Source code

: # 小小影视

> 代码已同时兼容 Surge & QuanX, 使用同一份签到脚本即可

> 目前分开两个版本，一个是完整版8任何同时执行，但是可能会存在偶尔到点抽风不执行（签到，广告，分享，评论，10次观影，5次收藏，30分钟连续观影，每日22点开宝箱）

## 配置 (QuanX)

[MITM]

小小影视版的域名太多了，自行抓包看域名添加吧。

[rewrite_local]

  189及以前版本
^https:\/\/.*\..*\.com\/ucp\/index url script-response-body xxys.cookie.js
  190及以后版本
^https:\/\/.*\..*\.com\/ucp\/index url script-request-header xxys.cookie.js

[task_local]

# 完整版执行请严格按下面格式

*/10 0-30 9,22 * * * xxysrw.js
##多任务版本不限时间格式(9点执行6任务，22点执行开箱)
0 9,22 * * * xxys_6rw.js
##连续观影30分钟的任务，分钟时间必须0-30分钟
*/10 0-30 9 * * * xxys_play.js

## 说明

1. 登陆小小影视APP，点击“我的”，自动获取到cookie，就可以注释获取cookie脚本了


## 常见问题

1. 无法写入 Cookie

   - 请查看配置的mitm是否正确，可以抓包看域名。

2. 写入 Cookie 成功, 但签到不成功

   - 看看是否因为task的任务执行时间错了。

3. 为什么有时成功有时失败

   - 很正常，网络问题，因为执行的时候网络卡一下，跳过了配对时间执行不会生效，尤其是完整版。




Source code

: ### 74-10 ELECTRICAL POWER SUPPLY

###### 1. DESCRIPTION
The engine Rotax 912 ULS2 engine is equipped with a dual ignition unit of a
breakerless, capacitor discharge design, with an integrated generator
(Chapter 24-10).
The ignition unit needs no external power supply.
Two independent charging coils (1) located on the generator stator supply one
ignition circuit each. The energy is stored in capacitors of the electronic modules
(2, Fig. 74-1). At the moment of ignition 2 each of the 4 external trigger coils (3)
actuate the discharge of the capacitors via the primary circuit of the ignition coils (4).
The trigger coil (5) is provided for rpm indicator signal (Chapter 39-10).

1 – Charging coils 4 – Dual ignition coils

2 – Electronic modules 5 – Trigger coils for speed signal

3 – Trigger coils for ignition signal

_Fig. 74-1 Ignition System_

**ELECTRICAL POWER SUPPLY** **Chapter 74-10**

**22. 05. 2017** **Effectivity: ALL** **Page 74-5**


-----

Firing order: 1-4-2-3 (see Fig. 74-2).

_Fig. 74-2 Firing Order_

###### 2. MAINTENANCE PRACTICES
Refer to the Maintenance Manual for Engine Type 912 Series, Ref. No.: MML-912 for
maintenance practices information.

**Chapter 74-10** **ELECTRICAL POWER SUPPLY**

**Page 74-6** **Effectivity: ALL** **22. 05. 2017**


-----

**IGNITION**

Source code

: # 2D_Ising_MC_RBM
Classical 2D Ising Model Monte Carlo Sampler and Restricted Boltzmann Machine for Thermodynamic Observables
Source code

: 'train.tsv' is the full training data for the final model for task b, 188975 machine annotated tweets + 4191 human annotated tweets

════════════════════

_TASK GOAL_
From the records above, return each line that includes "QuanX".

_ANSWER BOX_
> 代码已同时兼容 Surge & QuanX, 使用同一份签到脚本即可
## 配置 (QuanX)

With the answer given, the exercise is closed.